Victorian London was a world where long-standing traditions of class and gender were challenged by a range of public spectacles, mass media scandals, new commercial spaces, and a proliferation of new sexual categories and identities. In the midst of this changing culture, women of many classes challenged the traditional privileges of elite males and
asserted their presence in the public domain.
An important catalyst in this conflict, argues Walkowitz, was W. T. Stead’s widely read 1885 article about child prostitution. Capitalizing on the uproar caused by the piece and the volatile political climate of the time, women spoke of sexual danger, articulating their own grievances against men, inserting themselves into the public discussion of sex to an unprecedented extent, and gaining new entree to public spaces and journalistic practices. The ultimate manifestation of class anxiety and gender antagonism came in 1888 with the tabloid tales of Jack the Ripper. In between, there were quotidien stories of sexual possibility and urban adventure, and Walkowitz examines them all, showing how women were not simply figures in the imaginary landscape of male spectators, but also central actors in the stories of metropolotin life that reverberated in courtrooms, learned journals, drawing rooms, street corners, and in the letters columns of the daily press.

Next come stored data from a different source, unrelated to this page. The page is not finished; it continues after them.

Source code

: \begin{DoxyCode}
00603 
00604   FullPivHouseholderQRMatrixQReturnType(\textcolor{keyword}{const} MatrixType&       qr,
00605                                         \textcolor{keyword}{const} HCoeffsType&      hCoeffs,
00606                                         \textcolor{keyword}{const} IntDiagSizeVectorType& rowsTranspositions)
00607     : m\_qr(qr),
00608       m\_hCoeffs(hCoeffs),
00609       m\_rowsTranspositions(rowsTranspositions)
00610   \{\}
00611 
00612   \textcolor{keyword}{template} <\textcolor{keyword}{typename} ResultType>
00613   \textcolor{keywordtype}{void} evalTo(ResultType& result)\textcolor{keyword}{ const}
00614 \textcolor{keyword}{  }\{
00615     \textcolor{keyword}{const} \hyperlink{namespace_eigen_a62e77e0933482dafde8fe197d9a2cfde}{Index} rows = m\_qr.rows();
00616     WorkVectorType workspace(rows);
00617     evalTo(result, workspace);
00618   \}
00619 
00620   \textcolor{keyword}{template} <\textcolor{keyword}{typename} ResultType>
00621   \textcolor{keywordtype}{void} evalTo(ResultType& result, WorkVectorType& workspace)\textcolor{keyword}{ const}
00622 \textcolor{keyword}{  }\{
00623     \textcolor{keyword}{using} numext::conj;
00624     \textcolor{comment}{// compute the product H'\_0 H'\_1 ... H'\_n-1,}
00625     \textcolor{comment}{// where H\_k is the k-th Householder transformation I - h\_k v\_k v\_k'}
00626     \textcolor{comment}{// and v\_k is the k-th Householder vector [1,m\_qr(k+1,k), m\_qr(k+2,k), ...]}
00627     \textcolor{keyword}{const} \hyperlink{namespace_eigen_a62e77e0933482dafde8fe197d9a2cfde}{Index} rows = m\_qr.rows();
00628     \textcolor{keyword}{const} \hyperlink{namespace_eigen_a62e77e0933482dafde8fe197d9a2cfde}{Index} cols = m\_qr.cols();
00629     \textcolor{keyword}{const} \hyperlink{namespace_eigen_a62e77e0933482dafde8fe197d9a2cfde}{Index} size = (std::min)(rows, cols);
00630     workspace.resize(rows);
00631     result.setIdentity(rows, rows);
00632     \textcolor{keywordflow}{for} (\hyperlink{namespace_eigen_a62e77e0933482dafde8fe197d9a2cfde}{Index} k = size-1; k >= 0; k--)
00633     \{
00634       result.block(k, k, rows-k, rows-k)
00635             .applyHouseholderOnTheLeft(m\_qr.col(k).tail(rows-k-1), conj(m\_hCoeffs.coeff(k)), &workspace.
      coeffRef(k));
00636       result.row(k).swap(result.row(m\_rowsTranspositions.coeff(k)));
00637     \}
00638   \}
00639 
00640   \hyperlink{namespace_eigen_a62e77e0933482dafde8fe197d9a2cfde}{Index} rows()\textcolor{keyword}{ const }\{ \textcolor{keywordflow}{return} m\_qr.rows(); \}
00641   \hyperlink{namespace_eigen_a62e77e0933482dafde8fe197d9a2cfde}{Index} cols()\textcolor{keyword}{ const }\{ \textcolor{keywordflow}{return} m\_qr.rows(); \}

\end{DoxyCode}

A model of cultural history, this ambitious book will stimulate and enlighten readers across a broad range of interests.
PUBLISHERS WEEKLY
This treatise on fluctuations with regard to class and gender in late 1800s London both informs about the past and reverberates today. Walkowitz's style is sometimes thick but never impenetrable. She does however have a habit of needlessly ending each chapter by stating what will follow in the next. The author (a historian and director of women's studies at Johns Hopkins) analyzes such social phenomena as The Maiden Tribute of Modern Babylon, a notorious four-part newspaper series published in 1885 that chronicled the lives of prostitutes, and the Men and Women's Club, a middleclass group organized that same year to discuss, among other topics, prostitution, the Darwinian evolution of women and what their proper roles might be. The most widely known sexual narrative of the time is the story of Jack the Ripper, and Walkowitz convincingly asserts that its circulation did not increase sexual violence but established a common vocabulary and iconography for the forms of male violence that permeated the whole society. The final chapter on the Yorkshire Ripper murders, committed between 1975 and 1981, ties Walkowitz's theories about backlash against women's freedom to the present day.